Calories burned, a few questions.

Geordie1

New member
Hello all.

Just a few quick questions any answers or atleast pointing me in the right direction would be great.

1) I am currently about 195lbs, doing no exercise how many calories would I burn in a normal work day (I appreciate this differs for everyone) but (a quick sub point) is it about the 2,400 (for men) reccomended daily intake, which would be about 100 cal/ph?

2) To lose 1lb pw, you have to burn an extra 3,500 cals pw or remove this from your diet (or a combination of both), is this correct? Eg 500 cal pd.

3) So finally if I take an average day (no gym exercise, but including my cycle to and from work) do the following sums make sense in theory?

1hr cycle 607 cals (measured by polar heart monitor over 1 week period to find average).
23 hours x 100 cal/ph = 2300
Total expended = 2,907

So if I consumed 2,407 or less pd I should over a week drop 1lb (more burned, less consumed, I should drop more)?

Is this correct or have I grasped the wrong end of the stick.

Actually typing it out has made me realisse I am probably on the right lines but any advice would be welcomed.
 
1) I am currently about 195lbs, doing no exercise how many calories would I burn in a normal work day (I appreciate this differs for everyone) but (a quick sub point) is it about the 2,400 (for men) reccomended daily intake, which would be about 100 cal/ph?
The standard is to use the Harris Benedict equation, which takes your age, gender, height, and weight into consideration. A calculation based on those figures will give you your BMR (what you need to exist and maintain basic body functions). Then you get your maintenance weight by multiplying that figure based on your level of activity.

However, an easy way to do it w/out using H-B is to simply use a multiplier of 14-15 calories per pound of body weight for someone who is moderately active. I've found that 90% of the time, using the multiplier is accurate to w/in 100 calories either way.

So for example, if you are moderately active, I'd say your maintenance would be around 2925 calories.
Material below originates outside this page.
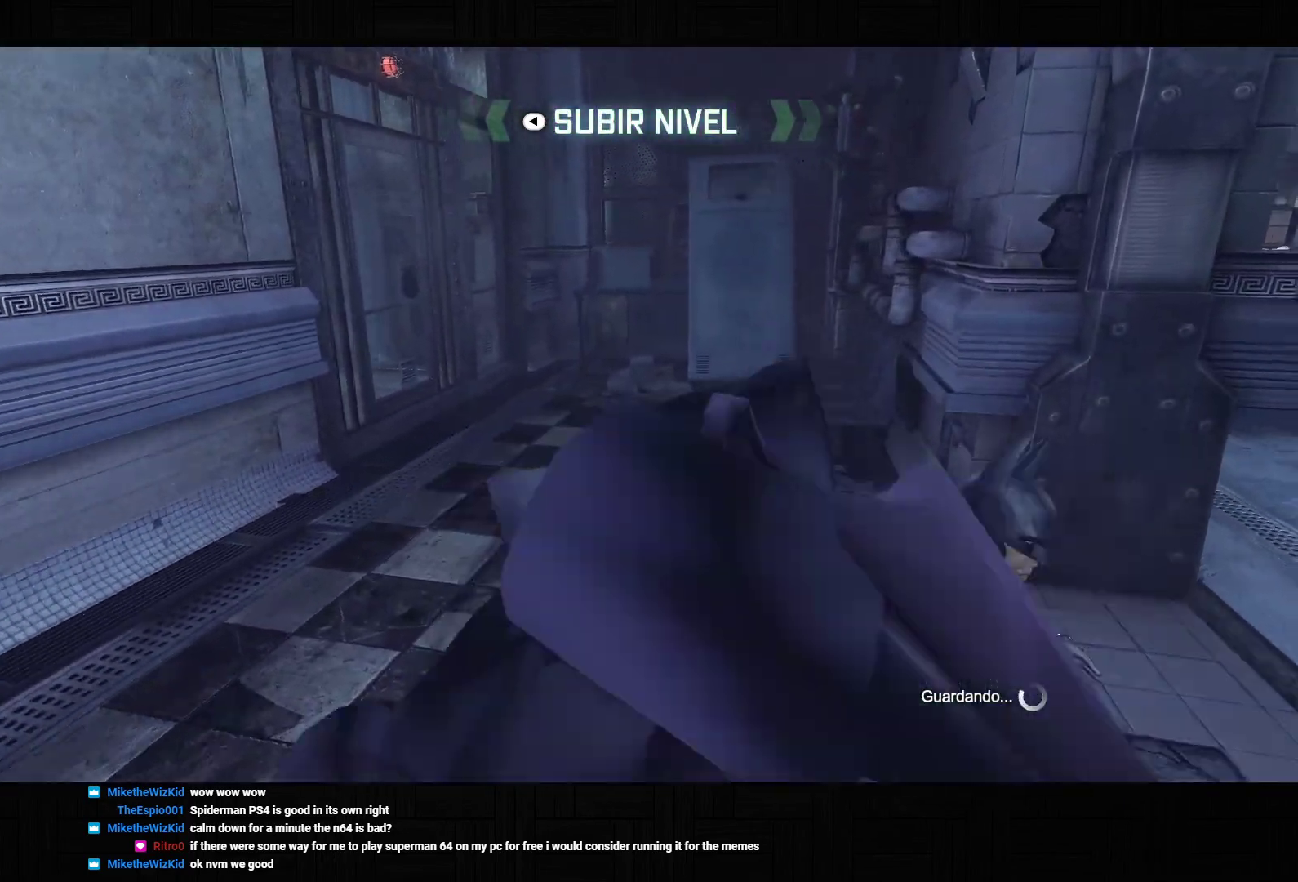
{"buttons": [], "left_stick": "center", "right_stick": "down-left", "events": [[67, "SQUARE", "up"], [133, "SQUARE", "down"], [233, "SQUARE", "up"], [300, "left_stick", "center"], [383, "DPAD_LEFT", "down"], [433, "right_stick", "down-left"], [483, "DPAD_LEFT", "up"]]}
To lose reasonably, I'd say drop that by 30%, which would give you a figure of 2000 calories to lose.

2) To lose 1lb pw, you have to burn an extra 3,500 cals pw or remove this from your diet (or a combination of both), is this correct? Eg 500 cal pd.
Technically yes. But keep in mind that the scale measures more than just fat. Water weight and other things can skew those figures.

Yeah, your figures look good to me.

The thing you have to remember about calories is that they're an estimate. Also they don't hold exactly the same from day to day. Your daily intake/output can vary by quite a bit, even if you don't do anything differently. If the weather changes, your body adapts by keeping warmer/cooler. That will affect your calorie level. Heck, getting up and going to the bathroom a few extra times a day will affect your calories. And these are all little bitty things, but they can add up. So you have to sort of accept that if you calculate you've burned your 3500 calories this week - you could have burned more or less ... but in the long run it all sort of evens out as long as you're consistent.
 
Thanks

Thank you very much for the response.

I had guessed I was on the right line, but kept getting confused, by the fact my average daily calorie burn through exercise is 700, but I am consuming about 1800/1900 per day, so I was not taking in to account calories burned through general life.
 
Yeah, a lot of people leave that out. :)

I'll use my daily averages for an example.

My maintenance calories are ~2338 (167 lbs x 14 calories)
I try to eat 1600 a day.
That right there gives me a deficit of 738 calories per day, which would be 5166 calories or about 1.5 lbs a week.
If I burn around 400 calories in working out, that raises my deficit to 1138 per day, which would be 7966 calories / a little more than 2 lbs per week.

Of course I don't always eat exactly 1600 calories and I don't work out every single day. And my free day skews that higher.

But, if I kept to my plan perfectly every single day, and not considering water weight, sodium, monthly fluctuations, etc. ... I could easily average 2 lb a week.
 
cheers, it really helps by speaking to someone who knows what they are talking about.